Analysis

R2D2's next assignment: hospital orderly

4th March 2016
Enaie Azambuja
0

A team of 27 robots are zooming around the hallways of the new University of California, San Francisco hospital at Mission Bay. They look a bit like R2D2, dragging a platform around behind them. Instead of drones, think of them more as little flatbed trucks, ferrying carts of stuff around the vast hospital complex - food, linens, medications, medical waste and garbage. And they do it more efficiently than humans.

"This one is going up to one of the floors. It's carrying meals that were ordered in probably the last 20 minutes," said Dan Henroid, who is in charge of this elite fleet, as he pointed to a robot motoring by him.

Henroid, who is also director of nutrition and food services for the USCF Medical Center, says each Tug travels about 35 miles each day. Over the past year, they have made more than 157,000 trips through the hospital.

Henroid said no one in the hospital has lost a job to the robots. UCSF was in the midst of a hiring spree for the new hospital, and the Tugs allowed him to hire about 30 fewer workers than he would have otherwise.

He added that the robots are really just carting things from one point to another, something most humans would not find particularly rewarding. "The Tug has a job to do, and it's sort of a thankless job. So, I think, better to have a robot doing it, perhaps, than a human."

Overall, the Tug program has cost UCSF about $6 million, including the changes required to hospital infrastructure to accommodate the robots. But Henroid said they have still saved the hospital money. "The cost of transporting materials and supplies waste is an overhead cost. So the more you can do you that efficiently, the less cost you have," he explained.

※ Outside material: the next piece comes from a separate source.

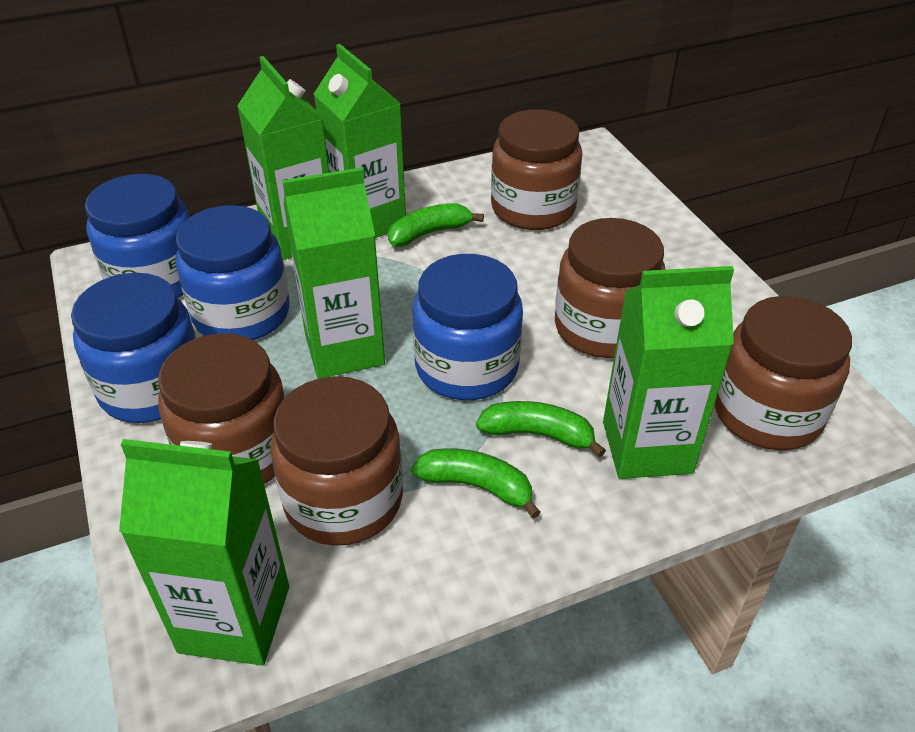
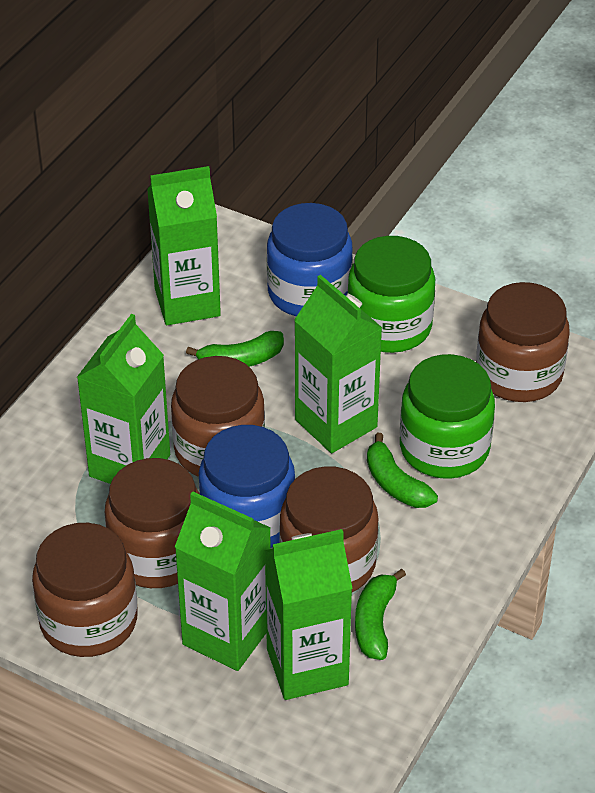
blue jar: 4 -> 2
green jar: 0 -> 2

About 120 hospitals throughout the U.S. are using Tugs, according to manufacturer Aethon in Pittsburgh.

For some departments, such as the bustling hospital kitchen where the Tugs pick up carts loaded with trays of food and drop off dirty dishes, employees have eagerly adopted their automated co-workers. "In nutrition food services, we named all of ours for fruit - so we have Apple, Pear, Blueberry, Orange and Grape," explained Henroid.

Each one is carefully programmed to stay out of the way, said Henroid, but sometimes it feels as if one could mow down a bystander. The robots have very little contact with patients. They mostly stay in the hallways or nurses' stations, where human workers pick up their goods and deliver them to patients in person.